Dua pengacara asal Tokyo mengatakan pada hari Kamis (17/05) lalu bahwa mereka berencana untuk menuntut ratusan netizen sayap kanan Jepang yang melakukan kampanye meminta teguran kepada para pengacara tersebut, yang mendukung pendidikan gratis di sekolah-sekolah etnis Korea di Jepang.
Ryo Sasaki dan Kanehito Kita akan mengajukan gugatan ke Pengadilan Distrik Tokyo pada akhir Juni mendatang. Mereka menuntut sekitar 960 dari 3.000 aktivis untuk membayar masing-masing 300.000 yen sebagai ganti rugi.
Aktivis online, yang dikenal sebagai netouyo atau net uyoku (yang secara harfiah berarti netizen sayap kanan) membombardir Tokyo Bar Association dengan kata-kata yang tajam untuk mengecam pengacara yang dianggap telah mendukung sekolah-sekolah Korea.
Pada tahun 2010, pemerintah Jepang meluncurkan kebijakan yang membuat biaya sekolah gratis, termasuk di sekolah-sekolah etnis. Dalam merancang kebijakannya, pemerintah dengan sengaja mengesampingkan beberapa sekolah Korea karena diduga memiliki hubungan dengan Asosiasi Umum Penduduk Korea Pendukung Pyongyang di Jepang, yang dikenal sebagai Chongryon.
Sejumlah pemerintah lokal juga telah membatalkan atau mengurangi subsidi ke sekolah-sekolah Korea yang merupakan dampak dari kasus penculikan oleh negara Korea Utara terhadap warga negara Jepang serta merupakan salah satu tindakan dari program rudal dan nuklir negara itu.
Banyak asosiasi pengacara di Jepang, termasuk Tokyo Bar Association, telah mengeluarkan pernyataan yang menyerukan agar sekolah-sekolah Korea di Jepang disubsidi dengan cara yang sama seperti sekolah lain.
Sebuah postingan blog berjudul "Yomei sannen" menghasut pembacanya untuk mengecam sejumlah besar pengacara yang bersikap pro-Korea.
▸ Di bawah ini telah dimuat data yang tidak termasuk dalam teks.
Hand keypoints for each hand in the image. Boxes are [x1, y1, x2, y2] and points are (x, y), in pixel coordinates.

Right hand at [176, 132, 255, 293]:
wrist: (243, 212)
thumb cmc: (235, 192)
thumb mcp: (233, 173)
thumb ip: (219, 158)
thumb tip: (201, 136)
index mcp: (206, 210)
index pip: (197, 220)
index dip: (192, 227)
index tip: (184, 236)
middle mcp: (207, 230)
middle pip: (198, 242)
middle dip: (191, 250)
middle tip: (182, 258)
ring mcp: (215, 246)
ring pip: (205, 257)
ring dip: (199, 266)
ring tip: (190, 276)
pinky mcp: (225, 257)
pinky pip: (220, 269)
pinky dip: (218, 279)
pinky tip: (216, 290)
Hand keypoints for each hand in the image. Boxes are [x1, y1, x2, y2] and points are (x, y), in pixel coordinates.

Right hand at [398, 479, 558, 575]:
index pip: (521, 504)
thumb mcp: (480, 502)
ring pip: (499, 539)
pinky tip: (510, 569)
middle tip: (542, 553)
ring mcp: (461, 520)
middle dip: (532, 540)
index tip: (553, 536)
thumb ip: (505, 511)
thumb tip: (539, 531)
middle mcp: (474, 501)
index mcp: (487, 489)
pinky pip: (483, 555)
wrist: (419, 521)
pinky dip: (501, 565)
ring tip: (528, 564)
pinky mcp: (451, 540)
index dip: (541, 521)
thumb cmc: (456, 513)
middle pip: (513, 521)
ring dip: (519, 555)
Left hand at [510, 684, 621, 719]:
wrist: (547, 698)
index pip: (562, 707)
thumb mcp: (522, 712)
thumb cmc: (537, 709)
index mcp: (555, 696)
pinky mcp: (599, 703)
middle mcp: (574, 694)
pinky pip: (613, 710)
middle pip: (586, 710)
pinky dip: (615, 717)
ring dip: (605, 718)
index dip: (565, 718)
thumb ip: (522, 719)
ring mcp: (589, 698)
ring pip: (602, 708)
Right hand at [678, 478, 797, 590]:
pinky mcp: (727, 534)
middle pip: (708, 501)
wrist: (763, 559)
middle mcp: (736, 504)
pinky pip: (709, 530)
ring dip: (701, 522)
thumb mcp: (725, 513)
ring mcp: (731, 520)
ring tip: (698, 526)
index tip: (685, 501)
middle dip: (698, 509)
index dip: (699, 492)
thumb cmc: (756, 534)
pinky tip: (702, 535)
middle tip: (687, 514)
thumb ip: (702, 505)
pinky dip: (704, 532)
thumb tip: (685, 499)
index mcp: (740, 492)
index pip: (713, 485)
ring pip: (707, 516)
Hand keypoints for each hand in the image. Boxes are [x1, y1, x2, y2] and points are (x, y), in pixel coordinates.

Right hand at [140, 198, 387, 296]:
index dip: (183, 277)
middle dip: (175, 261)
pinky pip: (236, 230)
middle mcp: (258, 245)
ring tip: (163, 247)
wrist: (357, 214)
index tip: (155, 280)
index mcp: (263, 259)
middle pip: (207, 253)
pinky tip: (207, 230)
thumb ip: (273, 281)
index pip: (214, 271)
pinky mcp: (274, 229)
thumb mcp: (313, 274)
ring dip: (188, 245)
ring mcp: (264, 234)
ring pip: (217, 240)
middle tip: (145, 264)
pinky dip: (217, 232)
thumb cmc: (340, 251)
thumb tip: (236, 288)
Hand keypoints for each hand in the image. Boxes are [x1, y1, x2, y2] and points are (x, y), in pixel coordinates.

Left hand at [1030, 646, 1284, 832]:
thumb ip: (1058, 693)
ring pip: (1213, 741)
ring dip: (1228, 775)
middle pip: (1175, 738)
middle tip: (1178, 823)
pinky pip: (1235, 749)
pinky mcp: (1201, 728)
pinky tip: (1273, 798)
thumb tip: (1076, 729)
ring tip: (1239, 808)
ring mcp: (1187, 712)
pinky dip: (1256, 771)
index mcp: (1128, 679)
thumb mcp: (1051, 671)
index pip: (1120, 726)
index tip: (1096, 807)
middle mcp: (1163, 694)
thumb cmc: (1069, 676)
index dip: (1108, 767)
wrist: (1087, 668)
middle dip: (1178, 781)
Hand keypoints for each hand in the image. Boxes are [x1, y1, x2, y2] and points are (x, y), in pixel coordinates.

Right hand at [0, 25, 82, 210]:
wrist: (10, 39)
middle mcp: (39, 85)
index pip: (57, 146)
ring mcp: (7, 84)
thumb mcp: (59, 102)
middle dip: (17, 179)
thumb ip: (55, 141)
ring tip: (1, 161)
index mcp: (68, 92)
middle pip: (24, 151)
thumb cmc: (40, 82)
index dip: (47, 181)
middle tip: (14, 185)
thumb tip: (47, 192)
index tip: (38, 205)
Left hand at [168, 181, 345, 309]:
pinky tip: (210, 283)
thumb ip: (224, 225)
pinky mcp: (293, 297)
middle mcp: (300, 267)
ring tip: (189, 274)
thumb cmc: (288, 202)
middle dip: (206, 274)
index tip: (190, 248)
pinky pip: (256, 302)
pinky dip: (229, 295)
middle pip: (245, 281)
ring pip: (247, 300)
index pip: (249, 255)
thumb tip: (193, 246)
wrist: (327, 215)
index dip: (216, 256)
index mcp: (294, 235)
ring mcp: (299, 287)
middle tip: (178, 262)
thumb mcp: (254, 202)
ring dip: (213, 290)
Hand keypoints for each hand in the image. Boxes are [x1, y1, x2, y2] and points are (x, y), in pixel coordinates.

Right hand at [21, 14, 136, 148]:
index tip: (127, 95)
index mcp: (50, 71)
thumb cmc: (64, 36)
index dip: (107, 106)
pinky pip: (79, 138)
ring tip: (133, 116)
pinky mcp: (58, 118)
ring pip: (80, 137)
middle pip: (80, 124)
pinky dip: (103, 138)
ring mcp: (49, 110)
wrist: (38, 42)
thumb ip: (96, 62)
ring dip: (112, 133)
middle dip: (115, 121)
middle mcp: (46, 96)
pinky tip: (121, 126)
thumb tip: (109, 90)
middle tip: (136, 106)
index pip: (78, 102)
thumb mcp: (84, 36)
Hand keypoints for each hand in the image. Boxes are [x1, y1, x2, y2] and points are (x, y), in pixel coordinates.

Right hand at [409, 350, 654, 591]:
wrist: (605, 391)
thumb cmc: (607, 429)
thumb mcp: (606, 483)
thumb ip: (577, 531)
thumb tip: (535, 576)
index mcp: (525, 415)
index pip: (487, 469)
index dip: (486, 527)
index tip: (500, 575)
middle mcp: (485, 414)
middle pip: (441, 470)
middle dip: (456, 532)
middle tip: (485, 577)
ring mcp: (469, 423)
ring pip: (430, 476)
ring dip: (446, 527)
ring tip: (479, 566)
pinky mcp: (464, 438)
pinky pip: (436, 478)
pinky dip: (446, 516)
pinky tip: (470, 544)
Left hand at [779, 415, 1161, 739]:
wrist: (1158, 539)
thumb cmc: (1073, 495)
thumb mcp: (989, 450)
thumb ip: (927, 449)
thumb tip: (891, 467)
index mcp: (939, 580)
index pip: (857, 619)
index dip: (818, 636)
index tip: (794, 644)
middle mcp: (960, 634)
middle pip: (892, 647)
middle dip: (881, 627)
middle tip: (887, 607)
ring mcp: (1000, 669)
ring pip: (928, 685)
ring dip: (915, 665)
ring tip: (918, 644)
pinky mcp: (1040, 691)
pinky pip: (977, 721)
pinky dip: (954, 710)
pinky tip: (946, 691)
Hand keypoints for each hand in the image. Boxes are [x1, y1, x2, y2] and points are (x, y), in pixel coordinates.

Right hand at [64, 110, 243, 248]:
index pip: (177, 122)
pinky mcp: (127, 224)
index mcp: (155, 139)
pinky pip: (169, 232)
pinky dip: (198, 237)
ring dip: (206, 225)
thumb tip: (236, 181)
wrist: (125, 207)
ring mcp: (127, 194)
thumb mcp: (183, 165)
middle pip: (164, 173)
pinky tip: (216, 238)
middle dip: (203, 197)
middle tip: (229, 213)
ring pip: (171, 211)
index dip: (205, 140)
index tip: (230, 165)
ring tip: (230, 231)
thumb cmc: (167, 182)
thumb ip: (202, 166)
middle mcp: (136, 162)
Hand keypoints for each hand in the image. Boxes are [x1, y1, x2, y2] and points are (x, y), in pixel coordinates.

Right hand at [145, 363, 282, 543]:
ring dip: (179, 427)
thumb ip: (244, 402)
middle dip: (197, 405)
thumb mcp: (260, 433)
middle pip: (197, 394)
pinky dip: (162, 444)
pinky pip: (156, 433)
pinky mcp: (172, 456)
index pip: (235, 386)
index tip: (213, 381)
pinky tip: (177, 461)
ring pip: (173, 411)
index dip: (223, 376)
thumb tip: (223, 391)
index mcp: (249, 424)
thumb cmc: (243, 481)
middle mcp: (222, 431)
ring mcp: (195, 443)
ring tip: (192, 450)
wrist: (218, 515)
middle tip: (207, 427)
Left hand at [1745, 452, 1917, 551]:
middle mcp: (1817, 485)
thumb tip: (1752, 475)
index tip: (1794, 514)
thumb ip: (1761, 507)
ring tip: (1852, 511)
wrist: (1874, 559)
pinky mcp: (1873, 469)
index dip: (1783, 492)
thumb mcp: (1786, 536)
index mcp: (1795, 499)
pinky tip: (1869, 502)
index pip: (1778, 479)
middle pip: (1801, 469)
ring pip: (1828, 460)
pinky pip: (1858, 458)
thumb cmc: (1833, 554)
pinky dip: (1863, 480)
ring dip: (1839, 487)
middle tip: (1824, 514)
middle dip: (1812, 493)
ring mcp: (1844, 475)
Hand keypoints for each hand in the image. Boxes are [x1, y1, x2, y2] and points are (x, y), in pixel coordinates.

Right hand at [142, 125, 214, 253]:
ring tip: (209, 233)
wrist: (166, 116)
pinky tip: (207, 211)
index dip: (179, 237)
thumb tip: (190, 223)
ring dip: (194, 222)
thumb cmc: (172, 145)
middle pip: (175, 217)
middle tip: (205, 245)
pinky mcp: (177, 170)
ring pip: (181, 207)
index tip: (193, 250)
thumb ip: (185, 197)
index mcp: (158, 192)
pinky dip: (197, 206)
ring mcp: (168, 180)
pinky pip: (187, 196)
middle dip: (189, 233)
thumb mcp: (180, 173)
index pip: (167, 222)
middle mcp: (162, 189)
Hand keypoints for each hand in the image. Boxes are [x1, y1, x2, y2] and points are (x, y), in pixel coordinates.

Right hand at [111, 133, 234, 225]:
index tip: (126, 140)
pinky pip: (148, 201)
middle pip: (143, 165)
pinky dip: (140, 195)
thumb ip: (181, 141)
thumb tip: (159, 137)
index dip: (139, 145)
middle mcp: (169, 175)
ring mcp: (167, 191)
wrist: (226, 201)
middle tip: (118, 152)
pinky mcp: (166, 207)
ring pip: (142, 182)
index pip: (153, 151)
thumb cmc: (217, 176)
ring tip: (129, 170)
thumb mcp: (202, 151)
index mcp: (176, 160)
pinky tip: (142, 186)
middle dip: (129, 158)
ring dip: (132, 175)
Blog ini menerbitkan daftar panjang nama pengacara, yang menyebabkan banyak pengacara yang menjadi sasaran. Akibatnya, banyak surat yang sampai di Tokyo Bar Association yang menuntut Sasaki untuk dihukum. Setelah Kanehito Kita memposting dukungannya terhadap Sasaki, dia juga menjadi sasaran.
Asosiasi pengacara langsung menolak tuntutan para aktivis untuk mengecam kedua pengacara tersebut. Sasaki dan Kita telah menawarkan beberapa opsi penyelesaian di luar pengadilan bagi para aktivis, dan beberapa telah menyetujui kesepakatan. Para pengacara juga berencana untuk mengajukan pengaduan pidana terhadap para blogger yang identitasnya masih belum diketahui.
"Permintaan (bagi kami untuk dihukum) tidak berdasar dan kami tidak berpartisipasi dalam tuntutan hukum yang berkaitan dengan sekolah-sekolah Korea. Masalah tersebut telah merugikan bisnis kami dan telah menyebabkan kesedihan secara mental," kata Sasaki dalam konferensi pers.
Etnis Korea telah lama menjadi target pelecehan oleh kaum nasionalis yang mengalami xenophobia di Jepang, yang mendorong diberlakukannya undang-undang anti-kebencian pada tahun 2016.
Menurut Kementerian Hukum Jepang, lebih dari 480.000 penduduk Korea tinggal di Jepang pada akhir Juni 2017. Sebagian besar dari mereka adalah keturunan Korea yang dipaksa pindah ke Jepang selama masa penjajahan di Semenanjung Korea pada tahun 1910-1945.